RECORDS FOR PROCESSING: Begin

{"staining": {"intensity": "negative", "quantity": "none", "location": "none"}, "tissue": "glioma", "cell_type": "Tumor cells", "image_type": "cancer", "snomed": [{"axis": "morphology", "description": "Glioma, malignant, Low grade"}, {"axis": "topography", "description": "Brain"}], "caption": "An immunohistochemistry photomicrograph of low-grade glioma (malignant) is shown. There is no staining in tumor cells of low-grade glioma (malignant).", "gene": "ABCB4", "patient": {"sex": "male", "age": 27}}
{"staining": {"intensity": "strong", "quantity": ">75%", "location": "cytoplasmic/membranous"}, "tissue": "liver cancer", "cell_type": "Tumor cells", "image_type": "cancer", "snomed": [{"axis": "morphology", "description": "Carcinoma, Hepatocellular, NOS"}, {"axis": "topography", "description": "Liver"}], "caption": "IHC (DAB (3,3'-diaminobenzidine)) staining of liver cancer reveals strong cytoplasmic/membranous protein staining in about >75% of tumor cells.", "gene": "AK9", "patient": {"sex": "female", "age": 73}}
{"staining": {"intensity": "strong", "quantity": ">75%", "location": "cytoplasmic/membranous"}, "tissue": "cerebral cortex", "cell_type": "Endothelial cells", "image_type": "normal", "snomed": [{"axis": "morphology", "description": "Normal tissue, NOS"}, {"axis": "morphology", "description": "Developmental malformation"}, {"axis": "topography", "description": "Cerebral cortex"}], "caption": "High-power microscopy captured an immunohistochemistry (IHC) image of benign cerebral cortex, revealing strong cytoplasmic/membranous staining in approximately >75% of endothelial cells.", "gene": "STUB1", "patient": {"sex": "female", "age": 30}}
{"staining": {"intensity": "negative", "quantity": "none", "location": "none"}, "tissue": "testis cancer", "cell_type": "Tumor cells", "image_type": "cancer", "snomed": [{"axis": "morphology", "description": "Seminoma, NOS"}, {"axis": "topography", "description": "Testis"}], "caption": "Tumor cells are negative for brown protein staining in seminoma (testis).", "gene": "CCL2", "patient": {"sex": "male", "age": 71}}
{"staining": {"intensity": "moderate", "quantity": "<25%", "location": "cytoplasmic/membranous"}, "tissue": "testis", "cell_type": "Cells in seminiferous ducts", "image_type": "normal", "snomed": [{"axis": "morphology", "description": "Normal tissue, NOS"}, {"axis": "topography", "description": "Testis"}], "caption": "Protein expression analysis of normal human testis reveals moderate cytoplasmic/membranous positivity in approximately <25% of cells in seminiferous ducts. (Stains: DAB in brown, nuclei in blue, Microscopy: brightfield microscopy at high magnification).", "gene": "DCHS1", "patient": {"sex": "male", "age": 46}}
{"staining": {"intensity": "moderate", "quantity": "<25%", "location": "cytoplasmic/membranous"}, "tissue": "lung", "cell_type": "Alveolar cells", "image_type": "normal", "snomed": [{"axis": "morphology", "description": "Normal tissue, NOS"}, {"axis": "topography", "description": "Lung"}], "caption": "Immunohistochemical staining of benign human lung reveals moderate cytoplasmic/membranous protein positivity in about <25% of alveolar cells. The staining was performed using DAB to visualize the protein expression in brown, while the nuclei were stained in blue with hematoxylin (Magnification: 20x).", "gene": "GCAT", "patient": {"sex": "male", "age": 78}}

RECORDS FOR PROCESSING: End

#### PROBLEM TO WORK ON
Retype the entries exactly, please. Leave no line out.

#### REPLY TO THE EXERCISE
{"staining": {"intensity": "negative", "quantity": "none", "location": "none"}, "tissue": "glioma", "cell_type": "Tumor cells", "image_type": "cancer", "snomed": [{"axis": "morphology", "description": "Glioma, malignant, Low grade"}, {"axis": "topography", "description": "Brain"}], "caption": "An immunohistochemistry photomicrograph of low-grade glioma (malignant) is shown. There is no staining in tumor cells of low-grade glioma (malignant).", "gene": "ABCB4", "patient": {"sex": "male", "age": 27}}
{"staining": {"intensity": "strong", "quantity": ">75%", "location": "cytoplasmic/membranous"}, "tissue": "liver cancer", "cell_type": "Tumor cells", "image_type": "cancer", "snomed": [{"axis": "morphology", "description": "Carcinoma, Hepatocellular, NOS"}, {"axis": "topography", "description": "Liver"}], "caption": "IHC (DAB (3,3'-diaminobenzidine)) staining of liver cancer reveals strong cytoplasmic/membranous protein staining in about >75% of tumor cells.", "gene": "AK9", "patient": {"sex": "female", "age": 73}}
{"staining": {"intensity": "strong", "quantity": ">75%", "location": "cytoplasmic/membranous"}, "tissue": "cerebral cortex", "cell_type": "Endothelial cells", "image_type": "normal", "snomed": [{"axis": "morphology", "description": "Normal tissue, NOS"}, {"axis": "morphology", "description": "Developmental malformation"}, {"axis": "topography", "description": "Cerebral cortex"}], "caption": "High-power microscopy captured an immunohistochemistry (IHC) image of benign cerebral cortex, revealing strong cytoplasmic/membranous staining in approximately >75% of endothelial cells.", "gene": "STUB1", "patient": {"sex": "female", "age": 30}}
{"staining": {"intensity": "negative", "quantity": "none", "location": "none"}, "tissue": "testis cancer", "cell_type": "Tumor cells", "image_type": "cancer", "snomed": [{"axis": "morphology", "description": "Seminoma, NOS"}, {"axis": "topography", "description": "Testis"}], "caption": "Tumor cells are negative for brown protein staining in seminoma (testis).", "gene": "CCL2", "patient": {"sex": "male", "age": 71}}
{"staining": {"intensity": "moderate", "quantity": "<25%", "location": "cytoplasmic/membranous"}, "tissue": "testis", "cell_type": "Cells in seminiferous ducts", "image_type": "normal", "snomed": [{"axis": "morphology", "description": "Normal tissue, NOS"}, {"axis": "topography", "description": "Testis"}], "caption": "Protein expression analysis of normal human testis reveals moderate cytoplasmic/membranous positivity in approximately <25% of cells in seminiferous ducts. (Stains: DAB in brown, nuclei in blue, Microscopy: brightfield microscopy at high magnification).", "gene": "DCHS1", "patient": {"sex": "male", "age": 46}}
{"staining": {"intensity": "moderate", "quantity": "<25%", "location": "cytoplasmic/membranous"}, "tissue": "lung", "cell_type": "Alveolar cells", "image_type": "normal", "snomed": [{"axis": "morphology", "description": "Normal tissue, NOS"}, {"axis": "topography", "description": "Lung"}], "caption": "Immunohistochemical staining of benign human lung reveals moderate cytoplasmic/membranous protein positivity in about <25% of alveolar cells. The staining was performed using DAB to visualize the protein expression in brown, while the nuclei were stained in blue with hematoxylin (Magnification: 20x).", "gene": "GCAT", "patient": {"sex": "male", "age": 78}}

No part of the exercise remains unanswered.